Mountain in British Columbia, Canada

Mount Ethelbert is a 3176 m mountain summit in British Columbia, Canada.

==Description==
Mount Ethelbert is located 47 km northwest of Invermere, 19 km southwest of Spillimacheen, and can be seen from BC Highway 95. It is situated on the west side of the Rocky Mountain Trench and east of The Bugaboos. Mount Ethelbert is the highest point of the Septet Range which is a subset of the Purcell Mountains. Precipitation runoff from the mountain drains east to the Columbia River via Dunbar Creek and Templeton River. Mount Ethelbert is notable for its steep rise above local terrain as topographic relief is significant with the summit rising over 1,400 meters (4,593 ft) above the Templeton River valley in 2 km and over 1,450 meters (4,757 ft) above Climax Lake in the Dunbar valley in 2 km.

==History==
The mountain is named after Sister Ethelbert, the first nun to ascend the upper Columbia River who died aboard Captain Armstrong's river boat, the Ptarmigan.
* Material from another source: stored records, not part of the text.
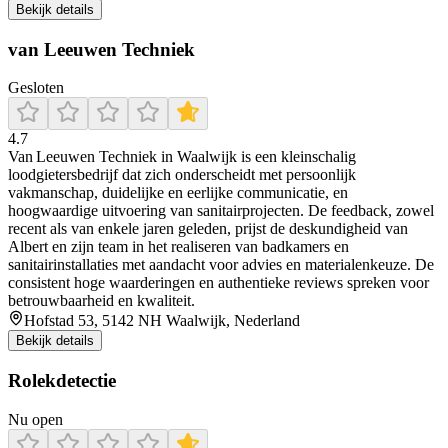
Bekijk details
van Leeuwen Techniek
Gesloten
4.7
Van Leeuwen Techniek in Waalwijk is een kleinschalig
loodgietersbedrijf dat zich onderscheidt met persoonlijk
vakmanschap, duidelijke en eerlijke communicatie, en
hoogwaardige uitvoering van sanitairprojecten. De feedback, zowel
recent als van enkele jaren geleden, prijst de deskundigheid van
Albert en zijn team in het realiseren van badkamers en
sanitairinstallaties met aandacht voor advies en materialenkeuze. De
consistent hoge waarderingen en authentieke reviews spreken voor
betrouwbaarheid en kwaliteit.
Hofstad 53, 5142 NH Waalwijk, Nederland
Bekijk details
Rolekdetectie
Nu open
Armstrong named the mountain after her. The toponym was officially adopted on June 9, 1960, by the Geographical Names Board of Canada.

The first ascent of the summit was made in 1915 by Dr. and Mrs. Winthrop Stone, Mr. and Mrs. Albert H. MacCarthy, Herbert Otto Frind, with guide Conrad Kain. Margaret Stone was given the honor of being the first of the group to summit since she was the only member of the party without a prior first ascent to their credit. Six years later tragedy struck when her husband fell to his death while the couple was making the first ascent of Eon Mountain, and she was stranded alone on the mountain for eight days before rescuers arrived.

==Climate==
Based on the Köppen climate classification, Mount Ethelbert is located in a subarctic climate zone with cold, snowy winters, and mild summers. Winter temperatures can drop below −20 °C with wind chill factors below −30 °C.